Precision matrix estimation requires selecting appropriate regularization parameter λ to balance sparsity (number of edges) and model fit (likelihood), and a mixing parameter α to trade off between element-wise (individual-level) and block-wise (group-level) penalties.
In a Gaussian graphical model (GGM), the data matrix Xn × d consists of n independent and identically distributed observations X1, …, Xn drawn from Nd(μ, Σ).
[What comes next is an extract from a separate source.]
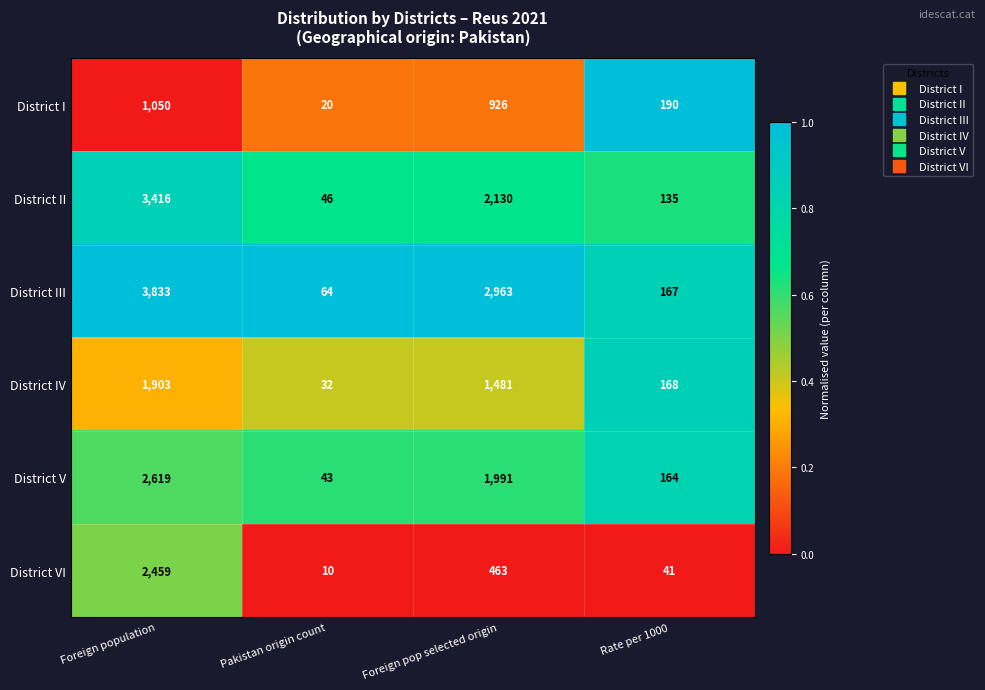

Is it true that District I equals 926 at Foreign pop selected origin?

True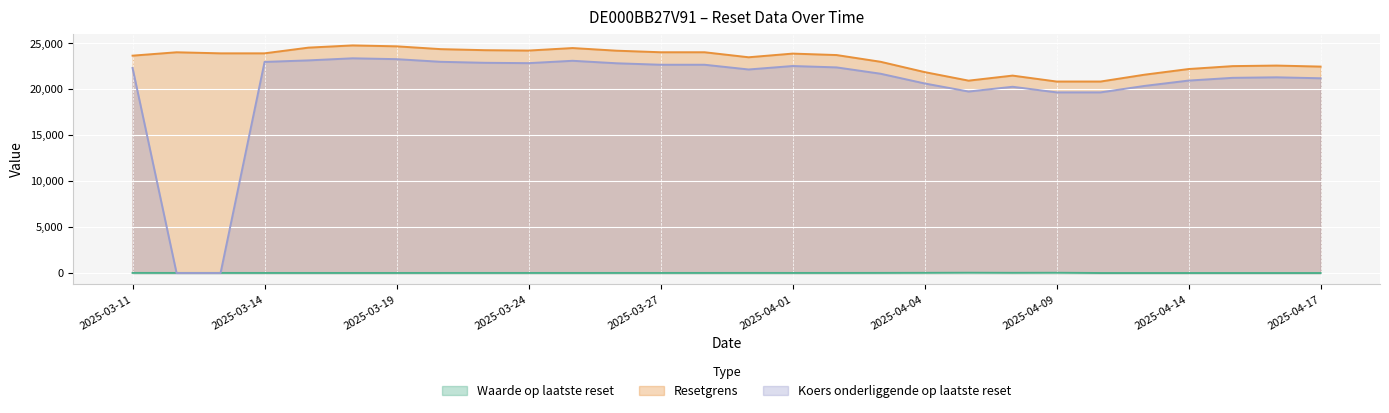

True or false: Koers onderliggende op laatste reset and Waarde op laatste reset intersect in this chart.

True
Let Ω = Σ−1 denote the precision matrix, and define the empirical covariance matrix as $S = n^{-1} \sum_{i=1}^n (X_i-\bar{X})(X_i-\bar{X})^\top$. Up to an additive constant, the negative log-likelihood (nll) for Ω simplified to $$ \mathrm{nll}(\Omega) = \frac{n}{2}[-\log\det(\Omega) + \mathrm{tr}(S\Omega)]. $$ The edge set E(Ω) is determined by the non-zero off-diagonal entries: an edge (i, j) is included if and only if ωij ≠ 0 for i < j. The number of edges is therefore given by |E(Ω)|.
Ω̂AIC = arg min Ω{2 nll(Ω) + 2 |E(Ω)|}.
Ω̂BIC = arg min Ω{2 nll(Ω) + log (n) |E(Ω)|}.
Ω̂EBIC = arg min Ω{2 nll(Ω) + log (n) |E(Ω)| + 4 ξ log (d) |E(Ω)|},
where ξ ∈ [0, 1] is a tuning parameter. Setting ξ = 0 reduces EBIC to the classic BIC.
Ω̂HBIC = arg min Ω{2 nll(Ω) + log [log (n)] log (d) |E(Ω)|}.
Figure 1 illustrates the K-fold cross-validation procedure used for tuning the parameters λ and α. The notation #λ and #α denotes the number of candidate values considered for λ and α, respectively, forming a grid of #λ × #α total parameter combinations. For each of the K iterations, negative log-likelihood loss is evaluated for all parameter combinations, yielding K performance values per combination. The optimal parameter pair is selected as the one achieving the lowest average loss across the K iterations.